# [Data section]
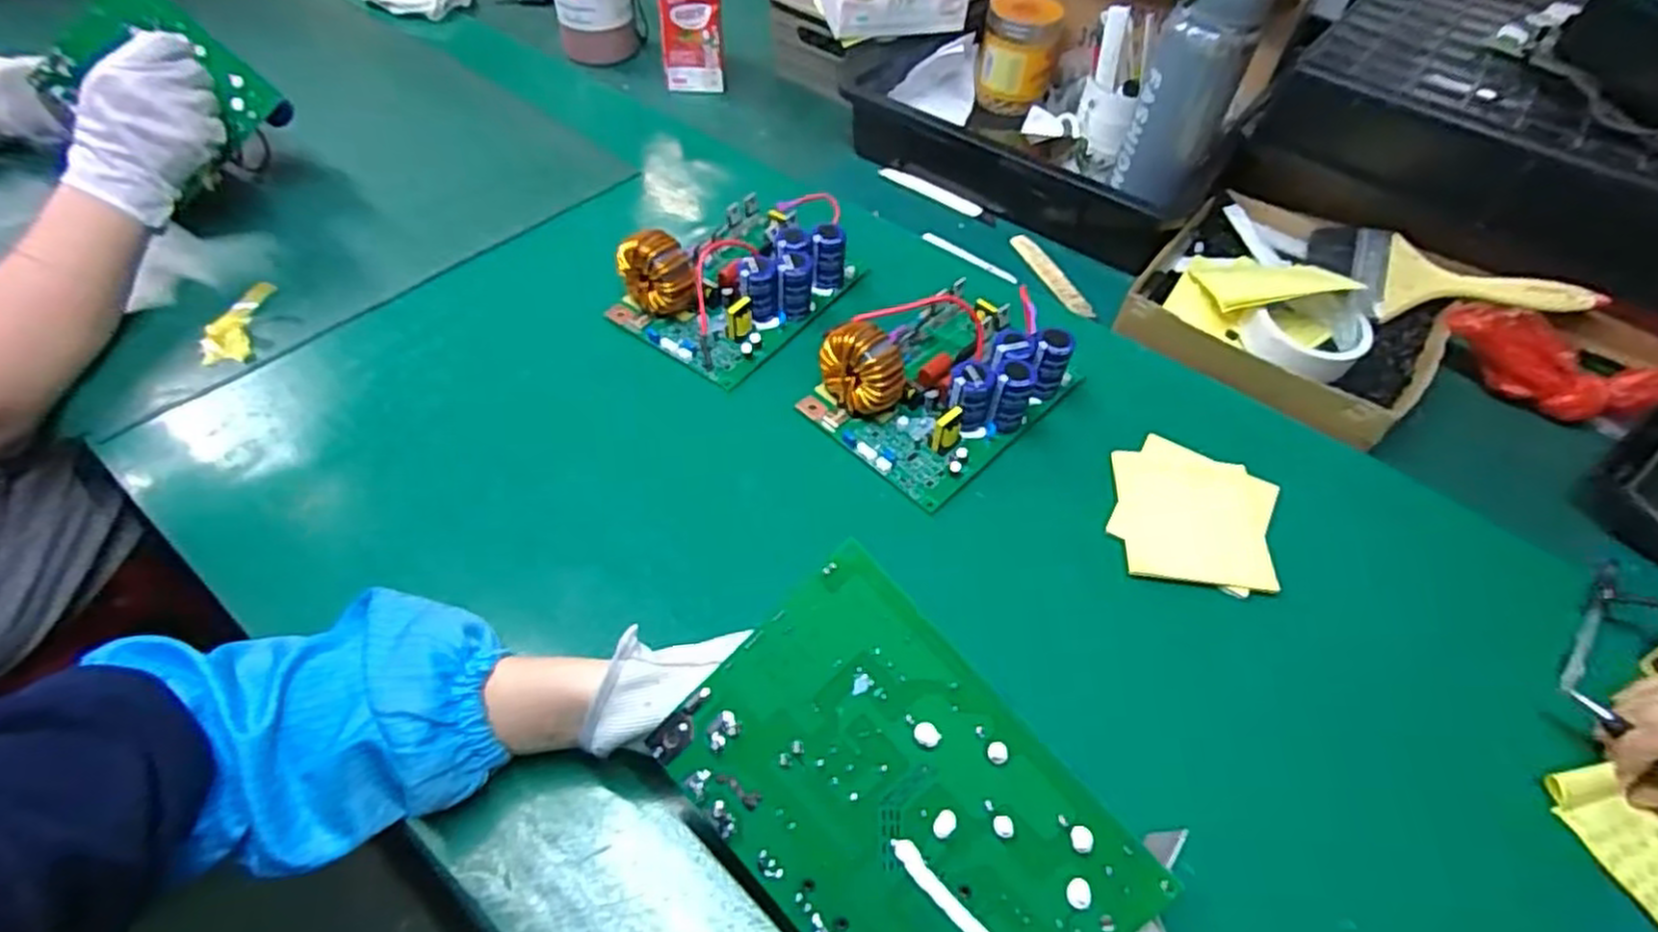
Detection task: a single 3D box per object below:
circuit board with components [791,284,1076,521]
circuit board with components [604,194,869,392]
[{"bbox_3d":[0.088,-0.073,0.575,0.183,0.069,0.132,-37,62,-28],"label":"circuit board with components"},{"bbox_3d":[-0.073,-0.170,0.648,0.137,0.070,0.201,32,56,20],"label":"circuit board with components"}]

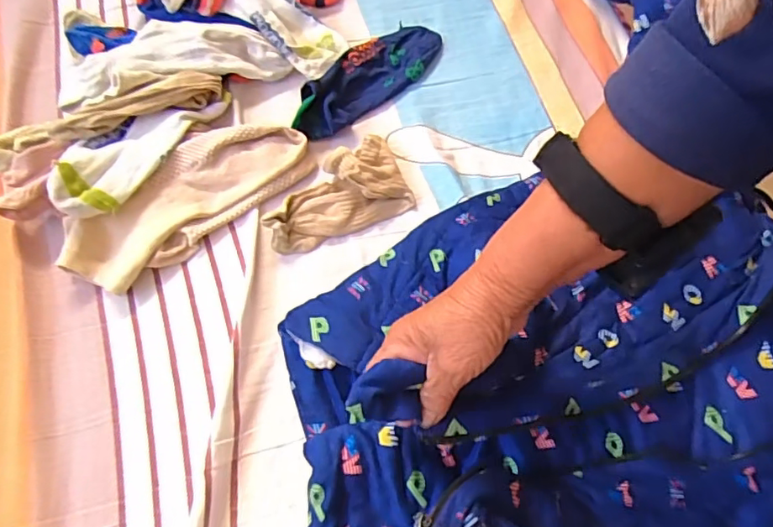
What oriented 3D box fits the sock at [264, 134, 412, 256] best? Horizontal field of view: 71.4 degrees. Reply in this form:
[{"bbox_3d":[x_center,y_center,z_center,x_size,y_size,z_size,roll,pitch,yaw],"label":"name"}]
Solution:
[{"bbox_3d":[-0.048,-0.063,0.478,0.129,0.029,0.074,-24,68,-10],"label":"sock"}]

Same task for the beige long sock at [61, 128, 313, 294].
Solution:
[{"bbox_3d":[-0.173,-0.059,0.470,0.216,0.020,0.082,-36,85,-13],"label":"beige long sock"}]

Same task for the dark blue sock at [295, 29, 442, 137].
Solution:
[{"bbox_3d":[-0.019,-0.188,0.532,0.180,0.033,0.061,-40,71,-16],"label":"dark blue sock"}]

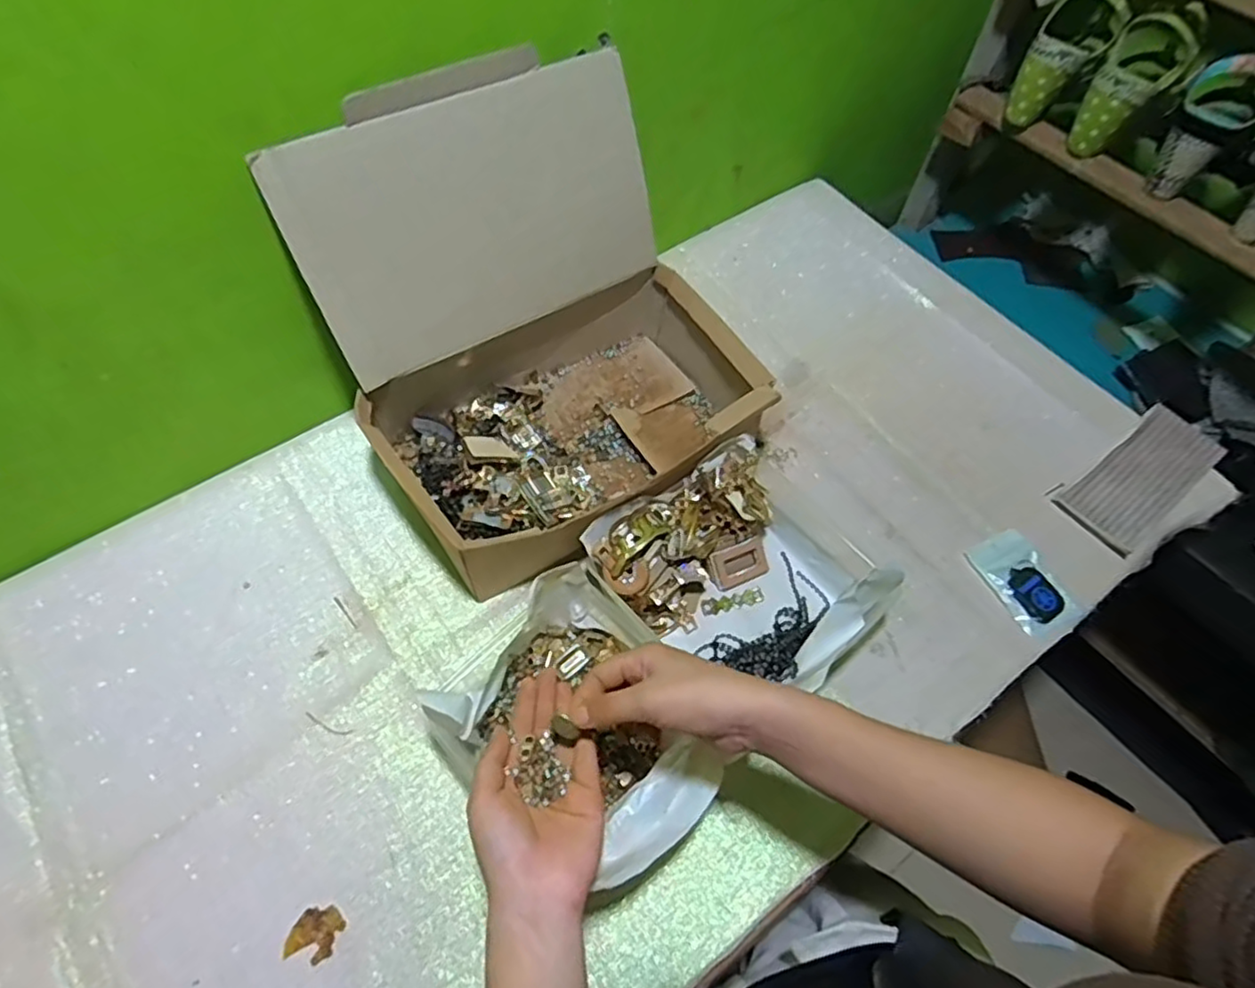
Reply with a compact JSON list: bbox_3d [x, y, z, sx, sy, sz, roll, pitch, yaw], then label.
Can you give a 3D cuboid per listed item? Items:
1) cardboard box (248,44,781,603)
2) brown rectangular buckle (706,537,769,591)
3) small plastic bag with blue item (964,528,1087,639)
[{"bbox_3d":[-0.068,-0.138,0.583,0.328,0.279,0.299,-32,67,-19],"label":"cardboard box"},{"bbox_3d":[0.104,0.065,0.623,0.056,0.008,0.039,-24,102,-8],"label":"brown rectangular buckle"},{"bbox_3d":[0.383,0.085,0.639,0.068,0.012,0.104,-20,64,-14],"label":"small plastic bag with blue item"}]

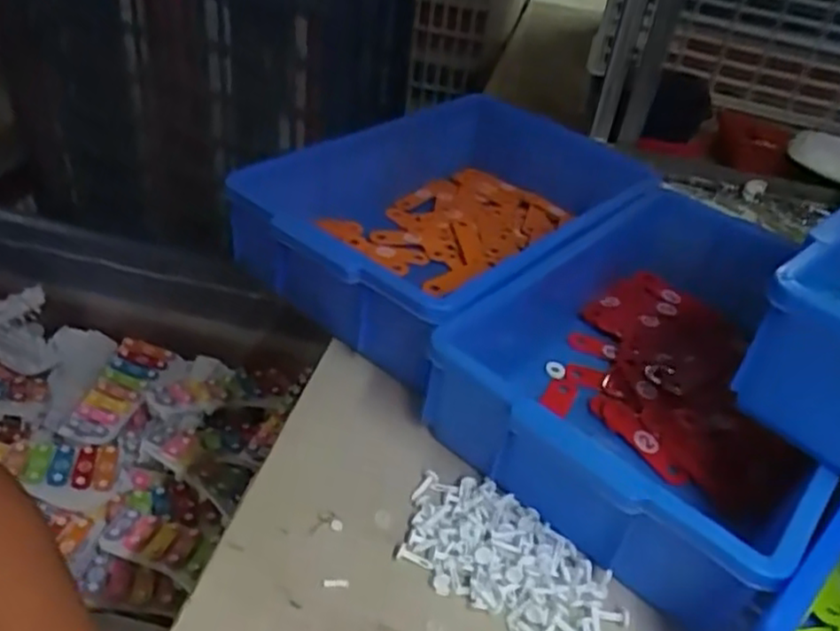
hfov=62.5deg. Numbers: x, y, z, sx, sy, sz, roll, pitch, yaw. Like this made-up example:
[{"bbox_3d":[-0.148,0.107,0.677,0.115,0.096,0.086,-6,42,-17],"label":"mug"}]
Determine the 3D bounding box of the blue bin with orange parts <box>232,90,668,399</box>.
[{"bbox_3d":[0.029,-0.090,0.638,0.237,0.099,0.339,31,43,27],"label":"blue bin with orange parts"}]

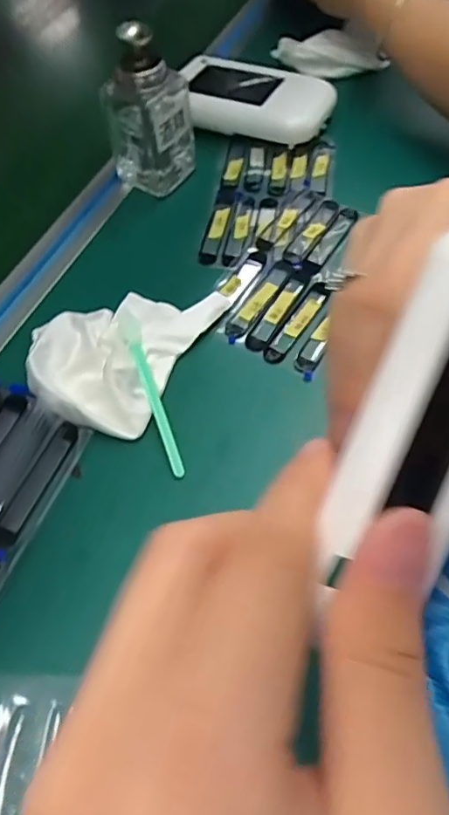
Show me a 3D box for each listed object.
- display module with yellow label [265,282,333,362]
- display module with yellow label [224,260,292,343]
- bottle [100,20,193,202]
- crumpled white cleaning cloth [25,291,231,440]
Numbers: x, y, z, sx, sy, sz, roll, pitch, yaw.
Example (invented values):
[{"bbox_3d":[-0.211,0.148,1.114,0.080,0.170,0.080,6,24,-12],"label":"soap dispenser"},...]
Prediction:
[{"bbox_3d":[0.053,-0.062,0.369,0.016,0.005,0.079,28,64,17],"label":"display module with yellow label"},{"bbox_3d":[0.025,-0.079,0.381,0.018,0.007,0.081,27,64,17],"label":"display module with yellow label"},{"bbox_3d":[-0.059,-0.234,0.411,0.057,0.106,0.051,24,63,15],"label":"bottle"},{"bbox_3d":[-0.071,-0.047,0.351,0.094,0.023,0.130,24,63,13],"label":"crumpled white cleaning cloth"}]

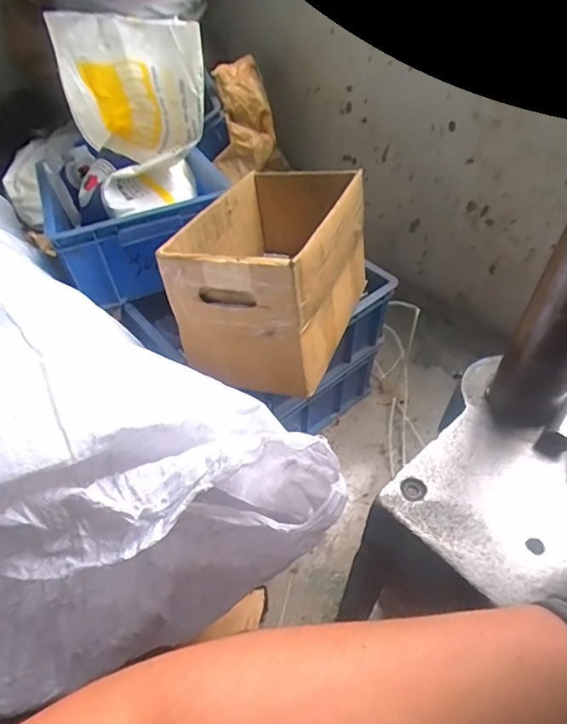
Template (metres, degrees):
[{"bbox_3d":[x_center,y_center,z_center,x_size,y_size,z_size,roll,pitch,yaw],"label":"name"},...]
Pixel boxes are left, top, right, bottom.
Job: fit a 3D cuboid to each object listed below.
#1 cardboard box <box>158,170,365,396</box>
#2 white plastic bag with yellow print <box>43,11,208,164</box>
[{"bbox_3d":[-0.007,-0.149,0.722,0.219,0.190,0.315,16,50,13],"label":"cardboard box"},{"bbox_3d":[-0.243,-0.425,0.781,0.270,0.197,0.069,7,51,17],"label":"white plastic bag with yellow print"}]

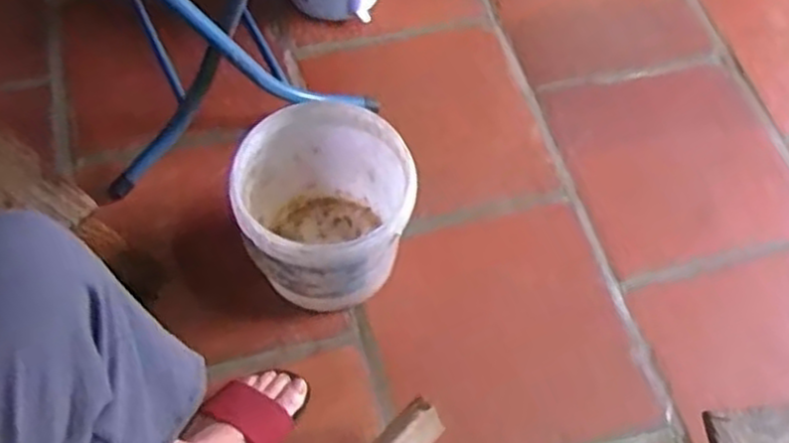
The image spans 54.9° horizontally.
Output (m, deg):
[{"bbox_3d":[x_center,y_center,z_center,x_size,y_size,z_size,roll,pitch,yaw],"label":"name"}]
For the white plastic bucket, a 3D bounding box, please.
[{"bbox_3d":[-0.087,-0.007,0.950,0.194,0.208,0.203,2,60,-3],"label":"white plastic bucket"}]

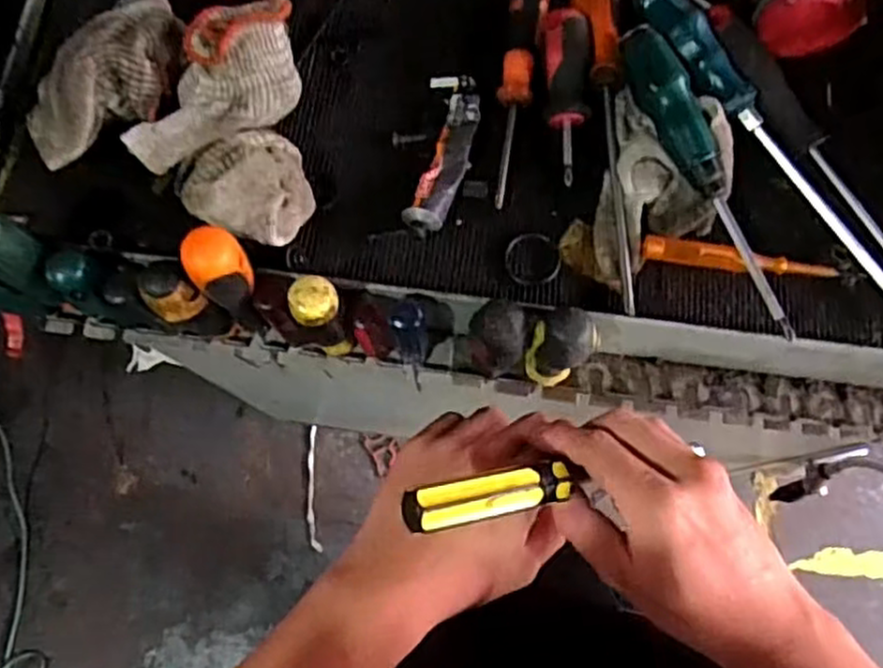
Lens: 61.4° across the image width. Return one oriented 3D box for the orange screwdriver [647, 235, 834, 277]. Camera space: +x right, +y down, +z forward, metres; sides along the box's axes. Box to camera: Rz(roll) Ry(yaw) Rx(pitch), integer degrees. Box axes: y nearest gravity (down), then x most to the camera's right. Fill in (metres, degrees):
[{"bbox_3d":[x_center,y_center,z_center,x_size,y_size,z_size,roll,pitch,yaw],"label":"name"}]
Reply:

# [Instructions to follow]
Take the material above from the line containing "Reply with a" up to and including the line containing "Pixel boxes are left, top, right, bottom." and retype it exactly, without any pictures.

# [Exercise result]
Reply with a compact JSON list: bbox_3d [x, y, z, sx, sy, sz, roll, pitch, yaw], then label.
Can you give a 3D cuboid per listed item? Items:
1) cardboard box (248,44,781,603)
2) brown rectangular buckle (706,537,769,591)
3) small plastic bag with blue item (964,528,1087,639)
[{"bbox_3d":[-0.068,-0.138,0.583,0.328,0.279,0.299,-32,67,-19],"label":"cardboard box"},{"bbox_3d":[0.104,0.065,0.623,0.056,0.008,0.039,-24,102,-8],"label":"brown rectangular buckle"},{"bbox_3d":[0.383,0.085,0.639,0.068,0.012,0.104,-20,64,-14],"label":"small plastic bag with blue item"}]

hfov=62.5deg. Numbers: x, y, z, sx, sy, sz, roll, pitch, yaw. Like this made-up example:
[{"bbox_3d":[-0.148,0.107,0.677,0.115,0.096,0.086,-6,42,-17],"label":"mug"}]
Determine the 3D bounding box of the blue bin with orange parts <box>232,90,668,399</box>.
[{"bbox_3d":[0.029,-0.090,0.638,0.237,0.099,0.339,31,43,27],"label":"blue bin with orange parts"}]

Show me a 3D box for each listed object.
- display module with yellow label [265,282,333,362]
- display module with yellow label [224,260,292,343]
- bottle [100,20,193,202]
- crumpled white cleaning cloth [25,291,231,440]
Numbers: x, y, z, sx, sy, sz, roll, pitch, yaw.
Example (invented values):
[{"bbox_3d":[-0.211,0.148,1.114,0.080,0.170,0.080,6,24,-12],"label":"soap dispenser"},...]
Prediction:
[{"bbox_3d":[0.053,-0.062,0.369,0.016,0.005,0.079,28,64,17],"label":"display module with yellow label"},{"bbox_3d":[0.025,-0.079,0.381,0.018,0.007,0.081,27,64,17],"label":"display module with yellow label"},{"bbox_3d":[-0.059,-0.234,0.411,0.057,0.106,0.051,24,63,15],"label":"bottle"},{"bbox_3d":[-0.071,-0.047,0.351,0.094,0.023,0.130,24,63,13],"label":"crumpled white cleaning cloth"}]

Template (metres, degrees):
[{"bbox_3d":[x_center,y_center,z_center,x_size,y_size,z_size,roll,pitch,yaw],"label":"name"},...]
Pixel boxes are left, top, right, bottom.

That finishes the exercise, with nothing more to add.